[Excerpts from a dataset]
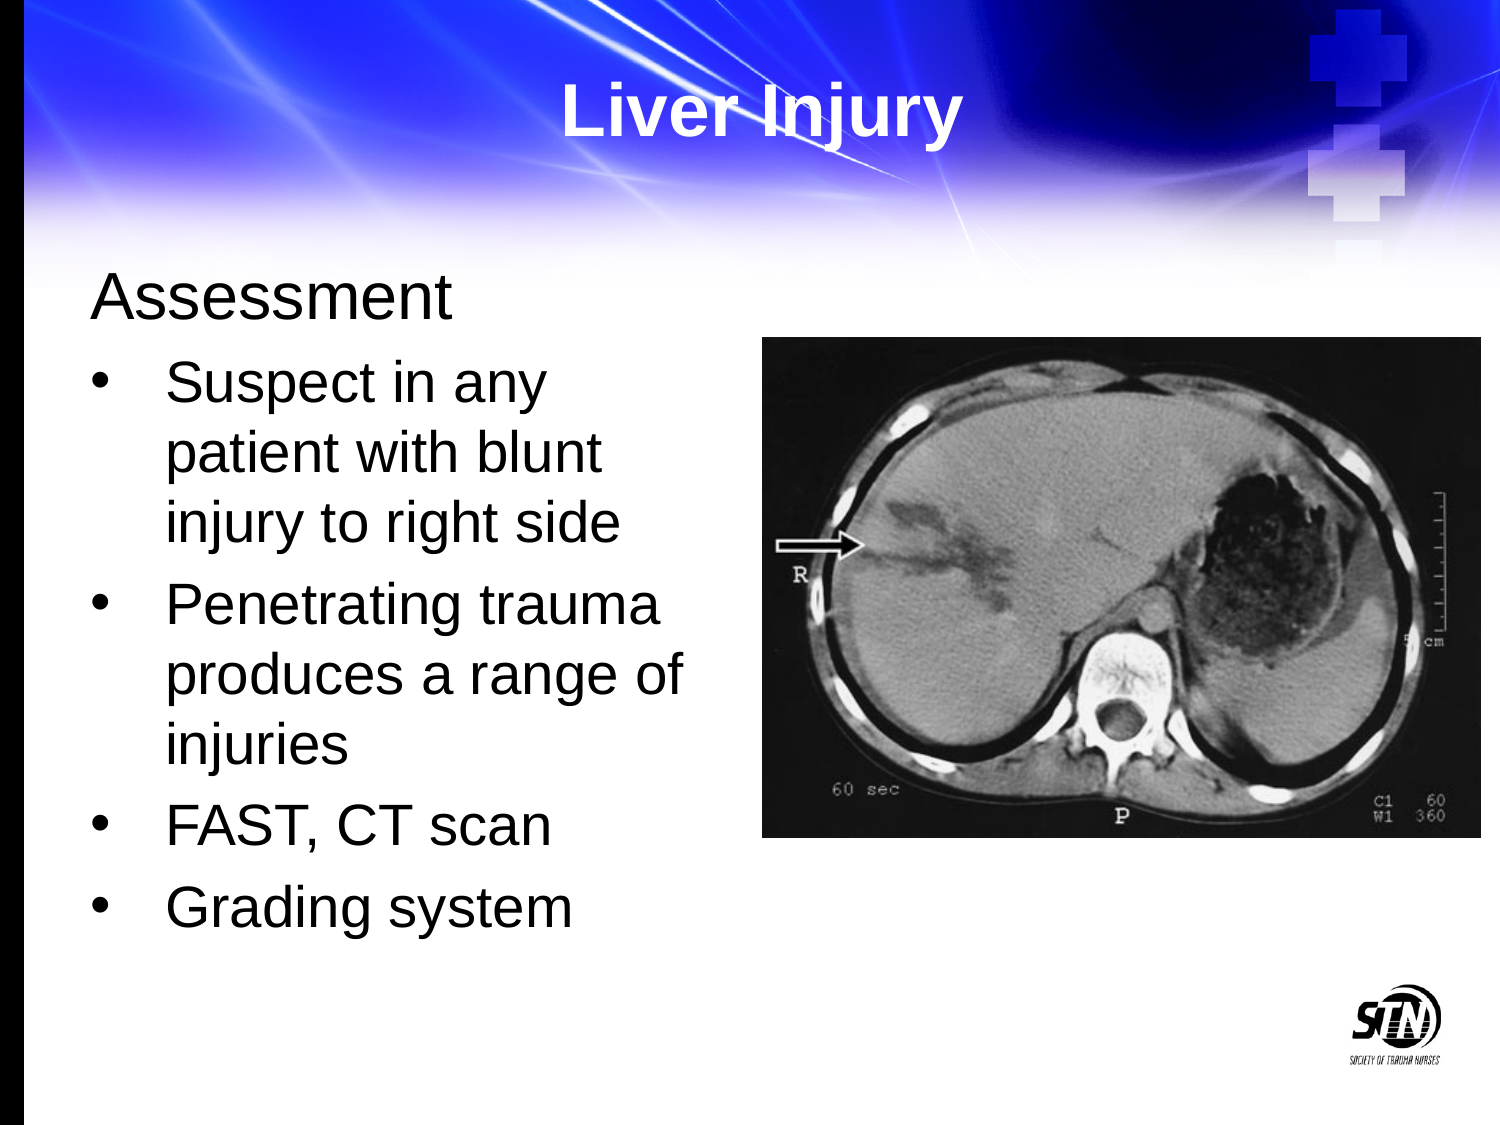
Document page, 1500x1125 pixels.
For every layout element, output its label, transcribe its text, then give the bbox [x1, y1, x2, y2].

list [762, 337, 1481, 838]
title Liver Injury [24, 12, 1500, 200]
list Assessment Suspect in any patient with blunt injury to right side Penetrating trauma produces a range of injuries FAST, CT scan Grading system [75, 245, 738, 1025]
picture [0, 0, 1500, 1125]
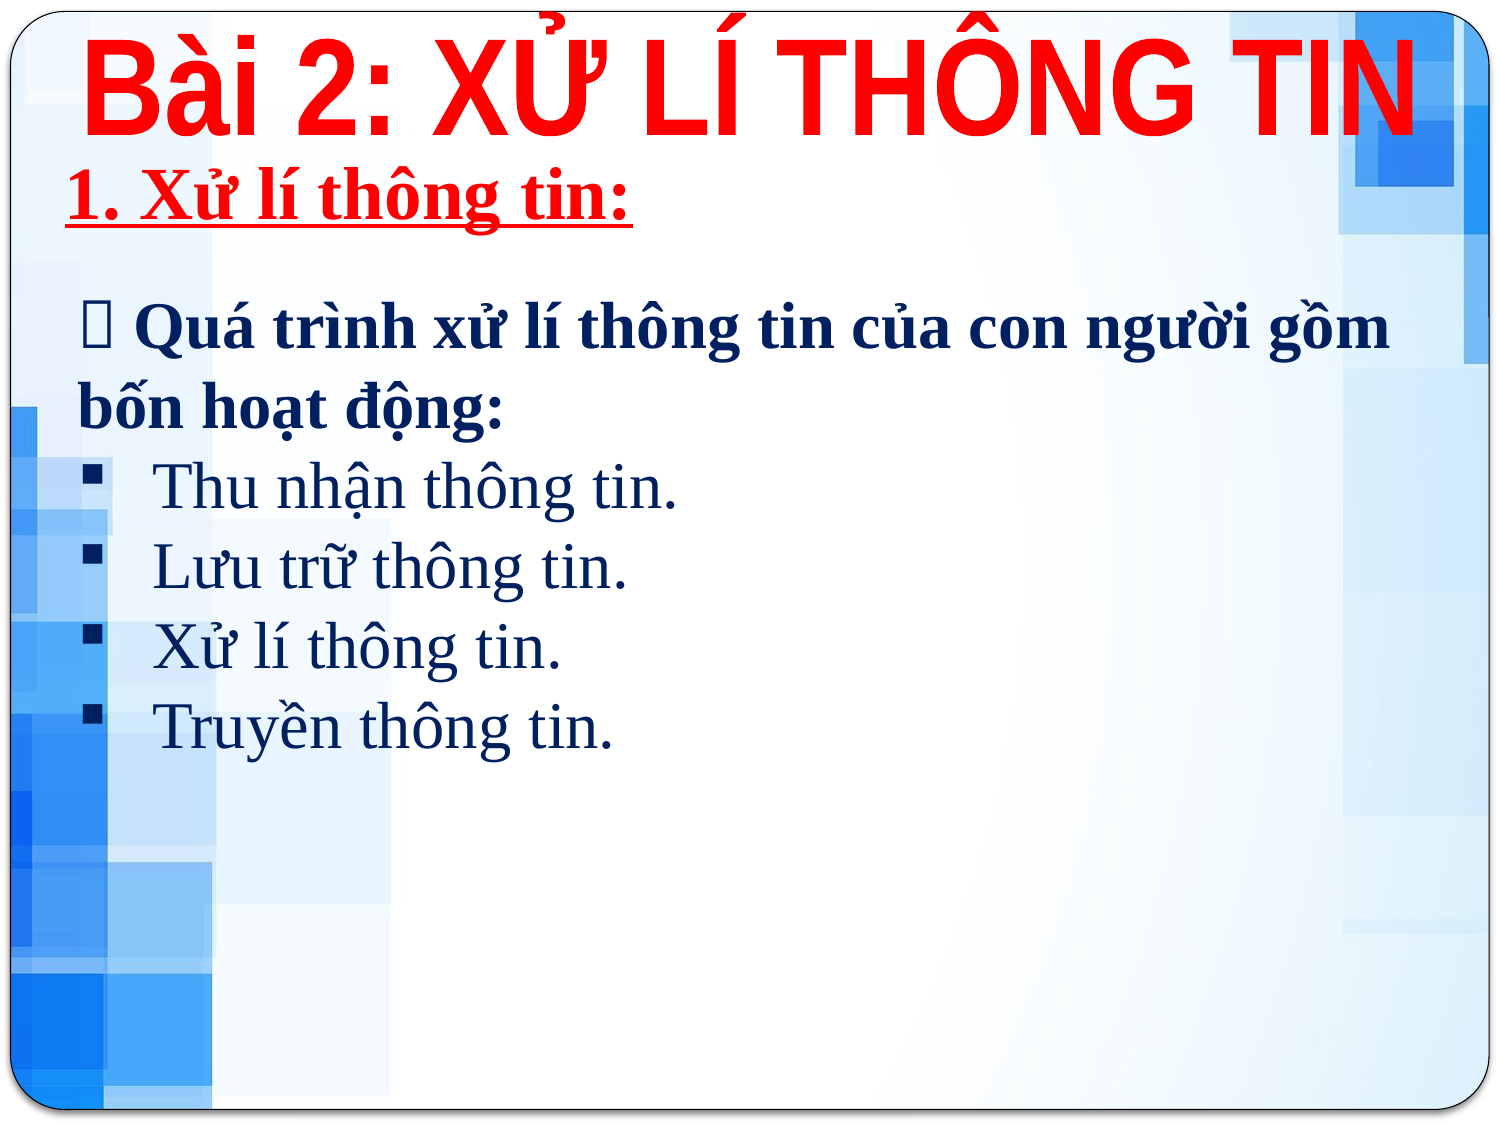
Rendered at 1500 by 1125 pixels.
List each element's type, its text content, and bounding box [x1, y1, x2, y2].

**Work task**
Using the records above, list each line that includes "text".

**Task solution**
For every layout element, output its label, transcribe its text, then give the bbox [x1, y1, x2, y2].
List each element's type, its text content, and bounding box [x1, y1, x2, y2].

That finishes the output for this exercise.